No estoy seguro si el 1 de julio podamos renovar la misma senda solidaria, aún cuando los partidos, sus candidatos y las autoridades electorales han insistido ad nauseam sobre la importancia de ir a votar.

Se ha abusado de los recursos públicos y se ha creado un clima social de hartazgo y confrontación. Algunos expertos aseguran, no obstante, que para elevar la afluencia a las casillas es indispensable que algunos candidatos nos resulten detestables.

La explicación es simple: resulta más atractivo descargar el enojo y la desconfianza tachando las boletas, que razonar sobre los motivos por los que tal o cual candidato merece ocupar un cargo de representación popular.

En la calle donde vivo, estuvo rondando, durante un par de semanas interminables, un vehículo que no dejaba de perifonear el nombre de un aspirante a Diputado con una ridícula cancioneta de fondo. La estrategia resultó eficaz aunque, de forma paradójica, ahora muchos ansiamos poder vengarnos el día de las elecciones con tal de que ese imbécil entienda el agravio provocado.

A los humanos nos motivan las grandes amenazas pero, igualmente, podemos perder interés cuando se requiere un gran esfuerzo para mejorar.

Por eso muchas personas compran dólares cuando el peso se devalúa y malbaratan sus billetes verdes cuando el proceso se invierte, perdiendo en ambas transacciones. En política, solemos reaccionar más fácilmente contra los malos que en favor de los buenos. Y eso también tiene un costo.

No es necesario abundar sobre la indignación ciudadana ante la escandalosa contaminación visual generada por tanto rostro sonriente que nada nos dice sobre quién es esa persona ni cuáles son sus verdaderas intenciones.

Por otro lado, hay estudios que demuestran que los ciudadanos necesitamos en el fondo creer en quienes tienen el poder de conducir nuestros destinos. A pesar de todo lo que sabemos y hemos experimentado, queda un resto de optimismo en la manera en que nos gustaría ver a estas personas conjurar las esperanzas colectivas asegurándonos de que las cosas sí pueden mejorar.

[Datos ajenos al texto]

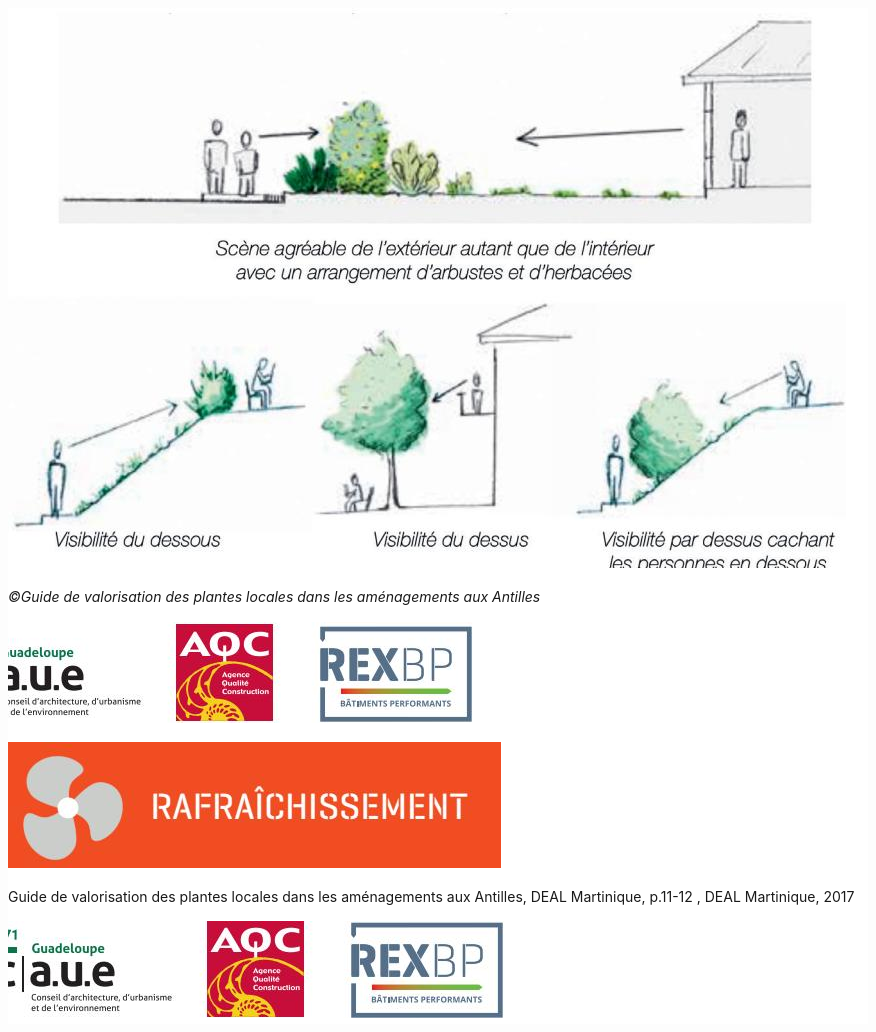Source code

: ![](<images/QCM Végétalisation et bâtiments en climat tropical - QUESTIONS ET REPONSES/_page_23_Figure_5.jpeg>)

*©Guide de valorisation des plantes locales dans les aménagements aux Antilles*

![](<images/QCM Végétalisation et bâtiments en climat tropical - QUESTIONS ET REPONSES/_page_23_Picture_7.jpeg>)

![](<images/QCM Végétalisation et bâtiments en climat tropical - QUESTIONS ET REPONSES/_page_24_Picture_0.jpeg>)

Guide de valorisation des plantes locales dans les aménagements aux Antilles, DEAL Martinique, p.11-12 , DEAL Martinique, 2017

![](<images/QCM Végétalisation et bâtiments en climat tropical - QUESTIONS ET REPONSES/_page_24_Picture_4.jpeg>)
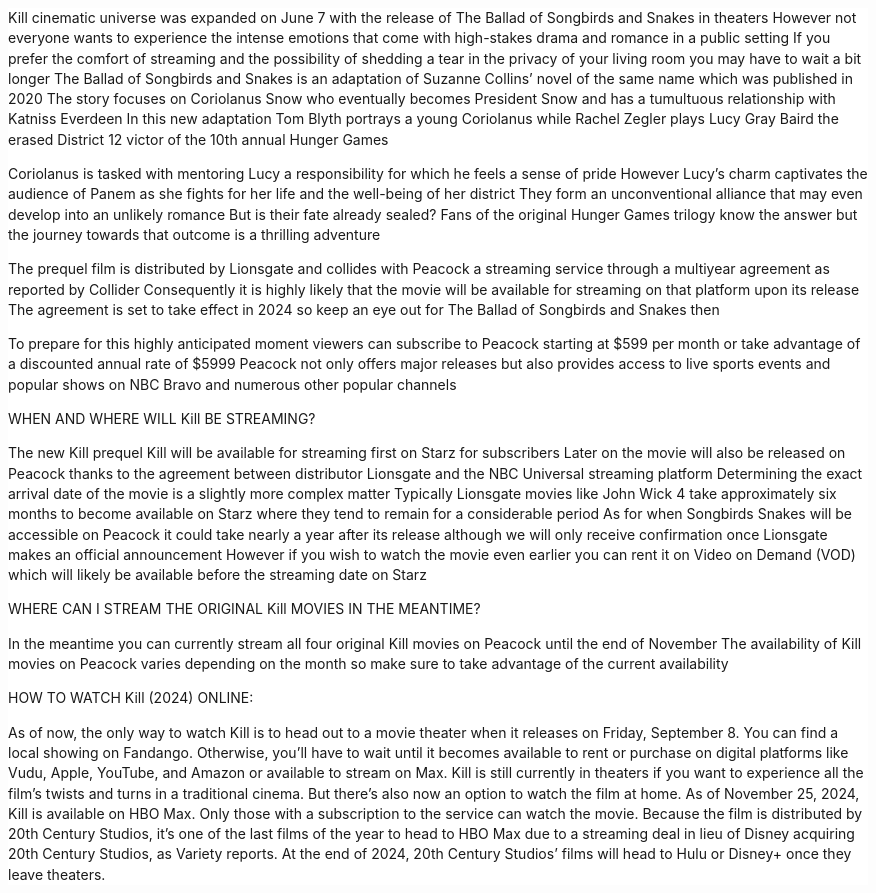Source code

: 
Kill cinematic universe was expanded on June 7 with the release of The Ballad of Songbirds and Snakes in theaters However not everyone wants to experience the intense emotions that come with high-stakes drama and romance in a public setting If you prefer the comfort of streaming and the possibility of shedding a tear in the privacy of your living room you may have to wait a bit longer The Ballad of Songbirds and Snakes is an adaptation of Suzanne Collins’ novel of the same name which was published in 2020 The story focuses on Coriolanus Snow who eventually becomes President Snow and has a tumultuous relationship with Katniss Everdeen In this new adaptation Tom Blyth portrays a young Coriolanus while Rachel Zegler plays Lucy Gray Baird the erased District 12 victor of the 10th annual Hunger Games

Coriolanus is tasked with mentoring Lucy a responsibility for which he feels a sense of pride However Lucy’s charm captivates the audience of Panem as she fights for her life and the well-being of her district They form an unconventional alliance that may even develop into an unlikely romance But is their fate already sealed? Fans of the original Hunger Games trilogy know the answer but the journey towards that outcome is a thrilling adventure

The prequel film is distributed by Lionsgate and collides with Peacock a streaming service through a multiyear agreement as reported by Collider Consequently it is highly likely that the movie will be available for streaming on that platform upon its release The agreement is set to take effect in 2024 so keep an eye out for The Ballad of Songbirds and Snakes then

To prepare for this highly anticipated moment viewers can subscribe to Peacock starting at $599 per month or take advantage of a discounted annual rate of $5999 Peacock not only offers major releases but also provides access to live sports events and popular shows on NBC Bravo and numerous other popular channels

WHEN AND WHERE WILL Kill BE STREAMING?

The new Kill prequel Kill will be available for streaming first on Starz for subscribers Later on the movie will also be released on Peacock thanks to the agreement between distributor Lionsgate and the NBC Universal streaming platform Determining the exact arrival date of the movie is a slightly more complex matter Typically Lionsgate movies like John Wick 4 take approximately six months to become available on Starz where they tend to remain for a considerable period As for when Songbirds Snakes will be accessible on Peacock it could take nearly a year after its release although we will only receive confirmation once Lionsgate makes an official announcement However if you wish to watch the movie even earlier you can rent it on Video on Demand (VOD) which will likely be available before the streaming date on Starz

WHERE CAN I STREAM THE ORIGINAL Kill MOVIES IN THE MEANTIME?

In the meantime you can currently stream all four original Kill movies on Peacock until the end of November The availability of Kill movies on Peacock varies depending on the month so make sure to take advantage of the current availability

HOW TO WATCH Kill (2024) ONLINE:

As of now, the only way to watch Kill is to head out to a movie theater when it releases on Friday, September 8. You can find a local showing on Fandango. Otherwise, you’ll have to wait until it becomes available to rent or purchase on digital platforms like Vudu, Apple, YouTube, and Amazon or available to stream on Max. Kill is still currently in theaters if you want to experience all the film’s twists and turns in a traditional cinema. But there’s also now an option to watch the film at home. As of November 25, 2024, Kill is available on HBO Max. Only those with a subscription to the service can watch the movie. Because the film is distributed by 20th Century Studios, it’s one of the last films of the year to head to HBO Max due to a streaming deal in lieu of Disney acquiring 20th Century Studios, as Variety reports. At the end of 2024, 20th Century Studios’ films will head to Hulu or Disney+ once they leave theaters.
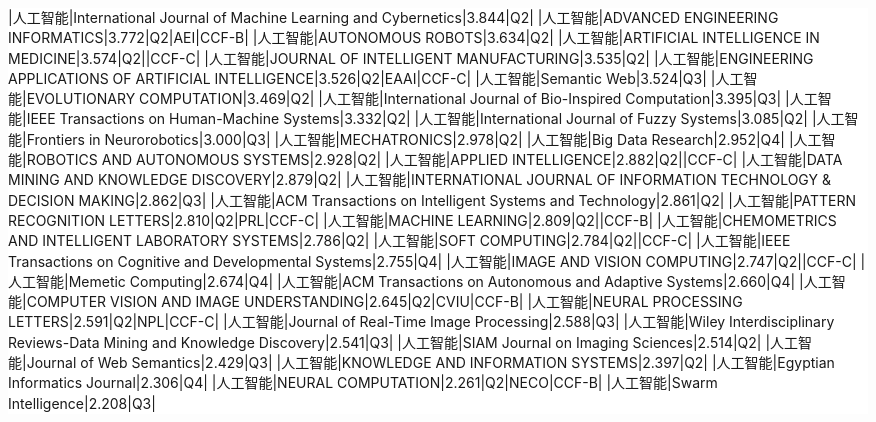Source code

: |人工智能|International Journal of Machine Learning and Cybernetics|3.844|Q2|
|人工智能|ADVANCED ENGINEERING INFORMATICS|3.772|Q2|AEI|CCF-B|
|人工智能|AUTONOMOUS ROBOTS|3.634|Q2|
|人工智能|ARTIFICIAL INTELLIGENCE IN MEDICINE|3.574|Q2||CCF-C|
|人工智能|JOURNAL OF INTELLIGENT MANUFACTURING|3.535|Q2|
|人工智能|ENGINEERING APPLICATIONS OF ARTIFICIAL INTELLIGENCE|3.526|Q2|EAAI|CCF-C|
|人工智能|Semantic Web|3.524|Q3|
|人工智能|EVOLUTIONARY COMPUTATION|3.469|Q2|
|人工智能|International Journal of Bio-Inspired Computation|3.395|Q3|
|人工智能|IEEE Transactions on Human-Machine Systems|3.332|Q2|
|人工智能|International Journal of Fuzzy Systems|3.085|Q2|
|人工智能|Frontiers in Neurorobotics|3.000|Q3|
|人工智能|MECHATRONICS|2.978|Q2|
|人工智能|Big Data Research|2.952|Q4|
|人工智能|ROBOTICS AND AUTONOMOUS SYSTEMS|2.928|Q2|
|人工智能|APPLIED INTELLIGENCE|2.882|Q2||CCF-C|
|人工智能|DATA MINING AND KNOWLEDGE DISCOVERY|2.879|Q2|
|人工智能|INTERNATIONAL JOURNAL OF INFORMATION TECHNOLOGY & DECISION MAKING|2.862|Q3|
|人工智能|ACM Transactions on Intelligent Systems and Technology|2.861|Q2|
|人工智能|PATTERN RECOGNITION LETTERS|2.810|Q2|PRL|CCF-C|
|人工智能|MACHINE LEARNING|2.809|Q2||CCF-B|
|人工智能|CHEMOMETRICS AND INTELLIGENT LABORATORY SYSTEMS|2.786|Q2|
|人工智能|SOFT COMPUTING|2.784|Q2||CCF-C|
|人工智能|IEEE Transactions on Cognitive and Developmental Systems|2.755|Q4|
|人工智能|IMAGE AND VISION COMPUTING|2.747|Q2||CCF-C|
|人工智能|Memetic Computing|2.674|Q4|
|人工智能|ACM Transactions on Autonomous and Adaptive Systems|2.660|Q4|
|人工智能|COMPUTER VISION AND IMAGE UNDERSTANDING|2.645|Q2|CVIU|CCF-B|
|人工智能|NEURAL PROCESSING LETTERS|2.591|Q2|NPL|CCF-C|
|人工智能|Journal of Real-Time Image Processing|2.588|Q3|
|人工智能|Wiley Interdisciplinary Reviews-Data Mining and Knowledge Discovery|2.541|Q3|
|人工智能|SIAM Journal on Imaging Sciences|2.514|Q2|
|人工智能|Journal of Web Semantics|2.429|Q3|
|人工智能|KNOWLEDGE AND INFORMATION SYSTEMS|2.397|Q2|
|人工智能|Egyptian Informatics Journal|2.306|Q4|
|人工智能|NEURAL COMPUTATION|2.261|Q2|NECO|CCF-B|
|人工智能|Swarm Intelligence|2.208|Q3|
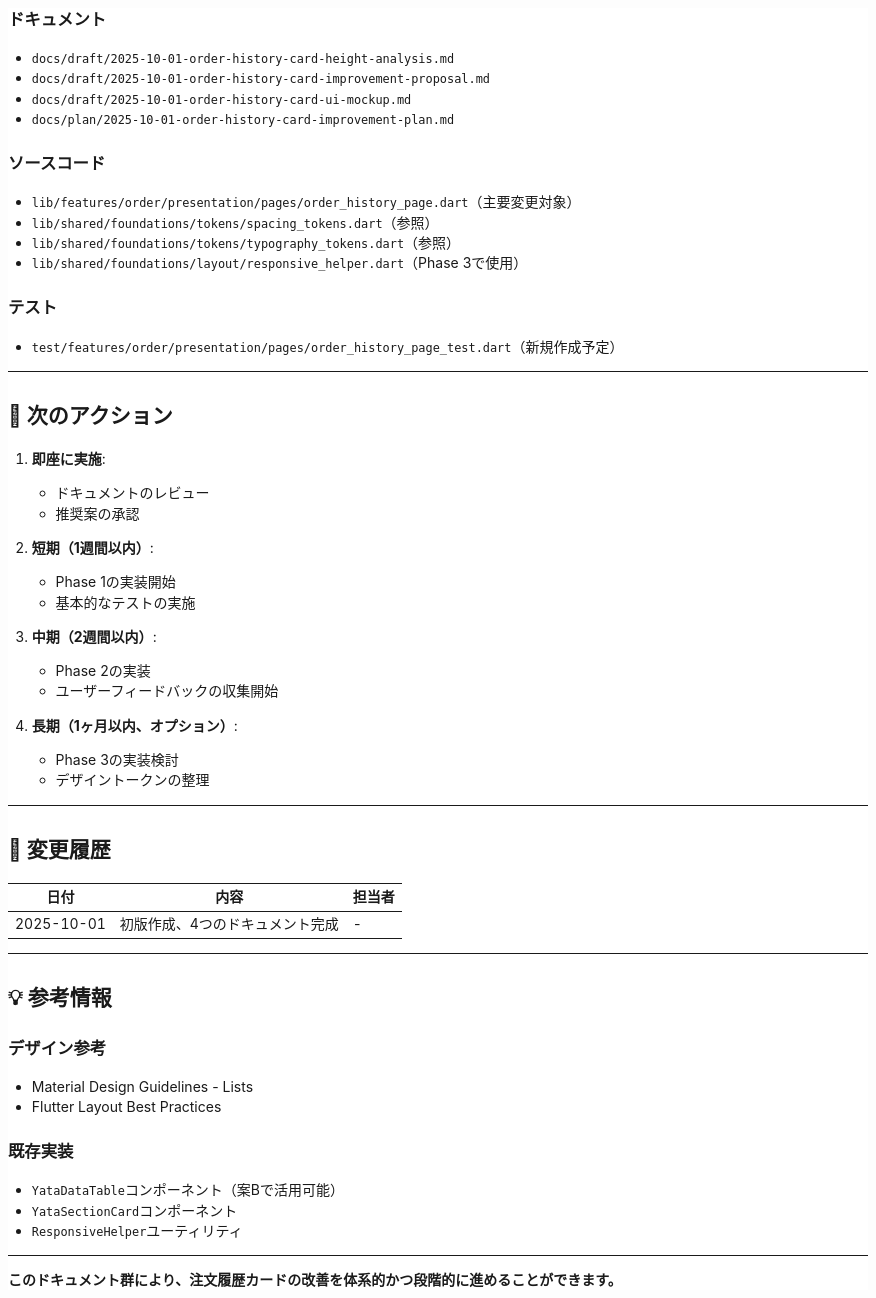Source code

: ### ドキュメント
- `docs/draft/2025-10-01-order-history-card-height-analysis.md`
- `docs/draft/2025-10-01-order-history-card-improvement-proposal.md`
- `docs/draft/2025-10-01-order-history-card-ui-mockup.md`
- `docs/plan/2025-10-01-order-history-card-improvement-plan.md`

### ソースコード
- `lib/features/order/presentation/pages/order_history_page.dart`（主要変更対象）
- `lib/shared/foundations/tokens/spacing_tokens.dart`（参照）
- `lib/shared/foundations/tokens/typography_tokens.dart`（参照）
- `lib/shared/foundations/layout/responsive_helper.dart`（Phase 3で使用）

### テスト
- `test/features/order/presentation/pages/order_history_page_test.dart`（新規作成予定）

---

## 🚀 次のアクション

1. **即座に実施**:
   - ドキュメントのレビュー
   - 推奨案の承認

2. **短期（1週間以内）**:
   - Phase 1の実装開始
   - 基本的なテストの実施

3. **中期（2週間以内）**:
   - Phase 2の実装
   - ユーザーフィードバックの収集開始

4. **長期（1ヶ月以内、オプション）**:
   - Phase 3の実装検討
   - デザイントークンの整理

---

## 📝 変更履歴

| 日付 | 内容 | 担当者 |
|------|------|--------|
| 2025-10-01 | 初版作成、4つのドキュメント完成 | - |

---

## 💡 参考情報

### デザイン参考
- Material Design Guidelines - Lists
- Flutter Layout Best Practices

### 既存実装
- `YataDataTable`コンポーネント（案Bで活用可能）
- `YataSectionCard`コンポーネント
- `ResponsiveHelper`ユーティリティ

---

**このドキュメント群により、注文履歴カードの改善を体系的かつ段階的に進めることができます。**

Si nuestra percepción final es que nadie sirve para nada o -en el improbable caso- que todos los candidatos resultan igual de buenos, entonces, nadie votaría.

Tan malo sería creer que no hay nada que perder, que estar convencidos de antemano de que todo está ya decidido, independientemente de lo que los ciudadanos hagamos en las urnas.

No importa que en las democracias existan muchos villanos, mientras podamos reconocer a los pocos buenos de la película. Con todas las imperfecciones del sistema, es importante apoyar a aquellos políticos valiosos por quienes sí vale la pena salir a votar.